Rain Industries swung to a profit before tax (PBT) of Rs 203.59 crore from a loss of Rs 2.23 crore last year.
Total expenditure rose modestly by 1.27% to Rs 3,772.13 crore. While depreciation costs increased by 21.24% to Rs 224.93 crore, interest costs declined slightly by 6.71% to Rs 228.25 crore, helping support the bottom line.
Despite the profit recovery, consolidated net operating cash flows turned negative, with an outflow of Rs 196.74 crore in H1 FY25, compared to an inflow of Rs 704.41 crore in the same period last year.
In its latest business outlook, Rain Industries said it continues to face carbon raw material constraints, although some positive movement has been observed. It is actively exploring alternative sourcing options to improve capacity utilisation.
On tariff impacts, the company noted no material disruptions as of now but is closely monitoring evolving developments. Meanwhile, Rain Industries reaffirmed its commitment to cost savings, stating that ongoing improvements in operations are helping it focus on cost-efficiency measures.

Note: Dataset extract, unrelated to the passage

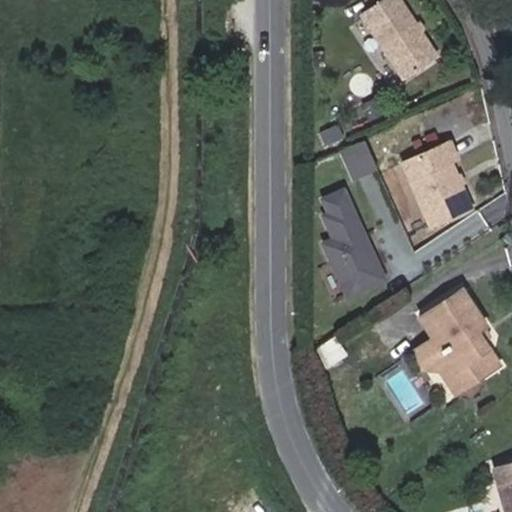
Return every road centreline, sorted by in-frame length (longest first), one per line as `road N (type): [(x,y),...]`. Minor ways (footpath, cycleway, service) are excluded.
road 1 (unclassified): [(336,511),(286,420),(274,365),(268,0)]
road 2 (residential): [(471,0),(511,136)]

The company is also prioritising ESG compliance as it seeks to build sustainable operations, and is leveraging its proprietary R&D capabilities in distillation and calcination to develop raw materials tailored for emerging markets.

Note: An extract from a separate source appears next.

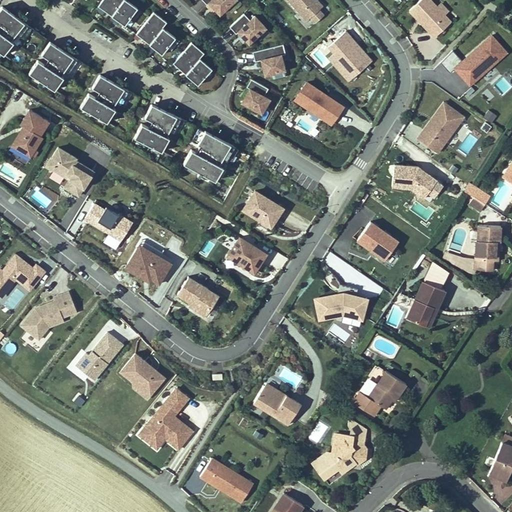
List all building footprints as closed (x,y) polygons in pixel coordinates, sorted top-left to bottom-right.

Additionally, Rain Industries is staying alert for opportunities in debt optimisation, aiming to reduce interest costs by tracking market conditions proactively.
Rain Industries is a vertically integrated global manufacturer engaged in the production of a diversified portfolio of products that serve as essential raw materials for a wide range of everyday applications. The company operates across three key business segments: carbon, advanced materials, and cement.